Thousands of people have been evacuated from their homes as Hurricane Otto heads towards Nicaragua and Costa Rica. Heavy rains from the unusually strong late-season storm have already been blamed for three deaths in Panama. Otto was forecast to make landfall in in Nicaragua, just north of the Costa Rican border, on Thursday. Officials in Costa Rica, which has declared a national emergency, ordered the evacuation of 4,000 people from its Caribbean coast and closed schools for the rest of the week.
Otto could seriously jeopardize food security for small-holder farmers who rely on maize, beans, cocoa, honey, coffee and livestock for their livelihoods.

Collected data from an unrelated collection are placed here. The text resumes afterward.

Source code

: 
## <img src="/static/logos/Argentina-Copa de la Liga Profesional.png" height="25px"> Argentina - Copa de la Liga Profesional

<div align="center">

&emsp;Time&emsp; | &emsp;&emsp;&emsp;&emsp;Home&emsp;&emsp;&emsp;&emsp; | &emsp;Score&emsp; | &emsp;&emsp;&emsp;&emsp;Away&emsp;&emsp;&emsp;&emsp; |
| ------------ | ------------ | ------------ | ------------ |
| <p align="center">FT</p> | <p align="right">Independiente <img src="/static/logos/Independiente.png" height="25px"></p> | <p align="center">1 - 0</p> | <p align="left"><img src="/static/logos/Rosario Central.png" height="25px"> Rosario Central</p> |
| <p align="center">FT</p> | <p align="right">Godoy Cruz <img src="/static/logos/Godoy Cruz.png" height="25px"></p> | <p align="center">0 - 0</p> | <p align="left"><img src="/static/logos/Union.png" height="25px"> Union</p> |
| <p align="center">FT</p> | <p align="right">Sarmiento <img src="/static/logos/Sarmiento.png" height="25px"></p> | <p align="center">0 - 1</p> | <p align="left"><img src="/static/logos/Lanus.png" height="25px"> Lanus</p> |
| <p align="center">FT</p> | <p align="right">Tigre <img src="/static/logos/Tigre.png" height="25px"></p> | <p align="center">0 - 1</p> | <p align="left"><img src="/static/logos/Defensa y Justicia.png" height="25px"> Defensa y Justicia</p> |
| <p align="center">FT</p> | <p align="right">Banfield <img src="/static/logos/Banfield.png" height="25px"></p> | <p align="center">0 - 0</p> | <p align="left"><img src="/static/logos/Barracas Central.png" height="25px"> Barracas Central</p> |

Jennifer Zapata, a regional director for Heifer International, a U.S.-based anti-poverty group
The country’s National Meteorological Institute says it will be the first time a hurricane has made landfall in Costa Rica since records began. Nicaragua also closed schools and was evacuating more than 10,000 people from areas in the storm’s path. Heavy rains were expected to affect the entire country on Thursday and Friday, raising the possibility of flooding and landslides in the interior. The US National Hurricane Centre said Otto had regained hurricane strength late on Wednesday, with winds of 85mph (140kph), after fluctuating between tropical storm and hurricane status earlier this week.